_Work request_.
Omitting all images, give the entries that follow again exactly as they read.

_Material for this task_.
···
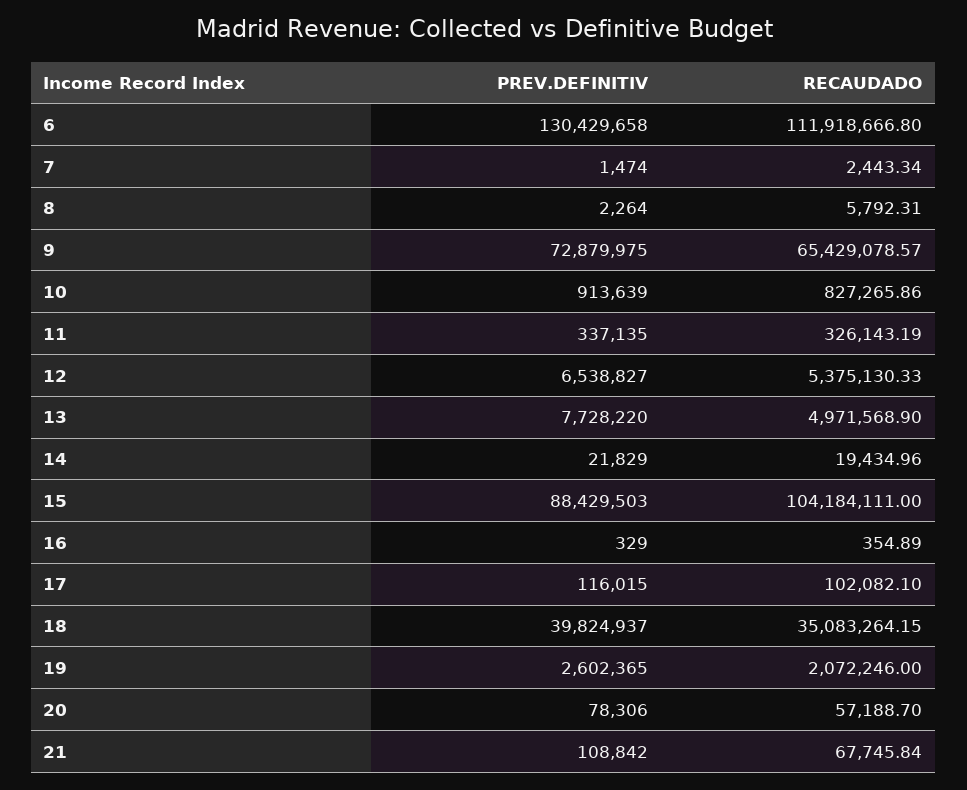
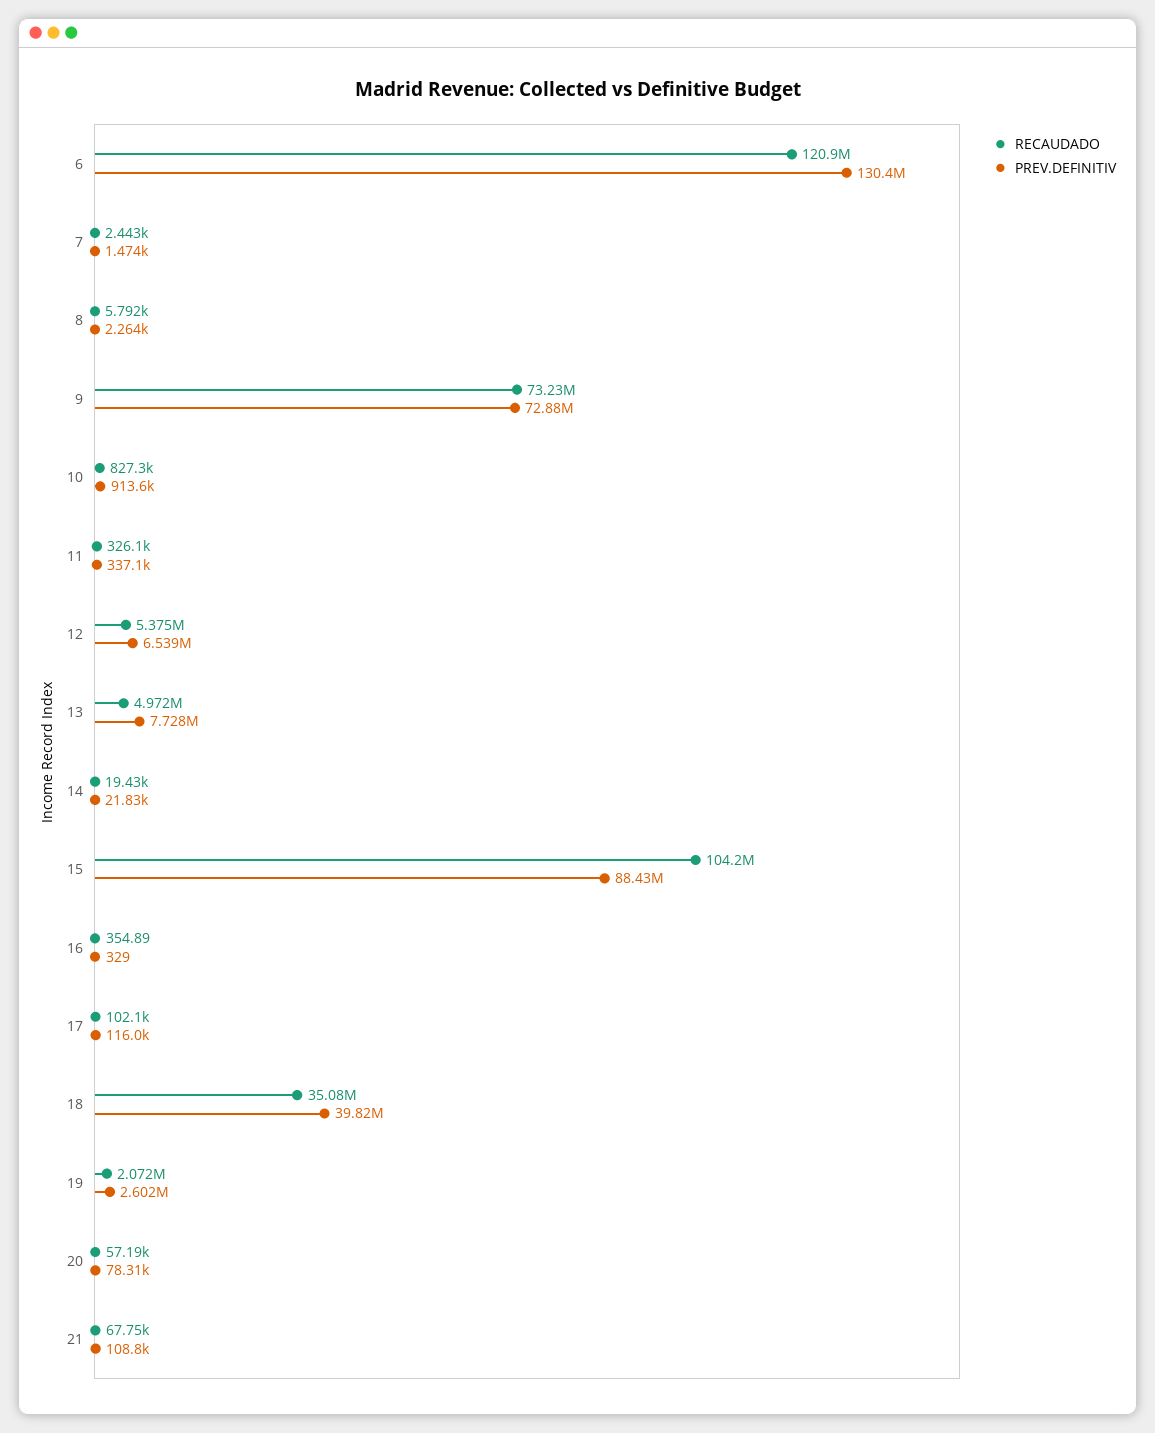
  {
    "PREV.DEFINITIV": {
      "6": 130429658,
      "7": 1474,
      "8": 2264,
      "9": 72879975,
      "10": 913639,
      "11": 337135,
      "12": 6538827,
      "13": 7728220,
      "14": 21829,
      "15": 88429503,
      "16": 329,
      "17": 116015,
      "18": 39824937,
      "19": 2602365,
      "20": 78306,
      "21": 108842
    },
    "RECAUDADO": {
-     "6": 111918666.8,
+     "6": 120900000,
      "7": 2443.34,
      "8": 5792.31,
-     "9": 65429078.57,
+     "9": 73230000,
      "10": 827265.86,
      "11": 326143.19,
      "12": 5375130.33,
      "13": 4971568.9,
      "14": 19434.96,
      "15": 104184111,
      "16": 354.89,
      "17": 102082.1,
      "18": 35083264.15,
      "19": 2072246,
      "20": 57188.7,
      "21": 67745.84
    }
  }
···
_Response to this task_.
  {
    "PREV.DEFINITIV": {
      "6": 130429658,
      "7": 1474,
      "8": 2264,
      "9": 72879975,
      "10": 913639,
      "11": 337135,
      "12": 6538827,
      "13": 7728220,
      "14": 21829,
      "15": 88429503,
      "16": 329,
      "17": 116015,
      "18": 39824937,
      "19": 2602365,
      "20": 78306,
      "21": 108842
    },
    "RECAUDADO": {
-     "6": 111918666.8,
+     "6": 120900000,
      "7": 2443.34,
      "8": 5792.31,
-     "9": 65429078.57,
+     "9": 73230000,
      "10": 827265.86,
      "11": 326143.19,
      "12": 5375130.33,
      "13": 4971568.9,
      "14": 19434.96,
      "15": 104184111,
      "16": 354.89,
      "17": 102082.1,
      "18": 35083264.15,
      "19": 2072246,
      "20": 57188.7,
      "21": 67745.84
    }
  }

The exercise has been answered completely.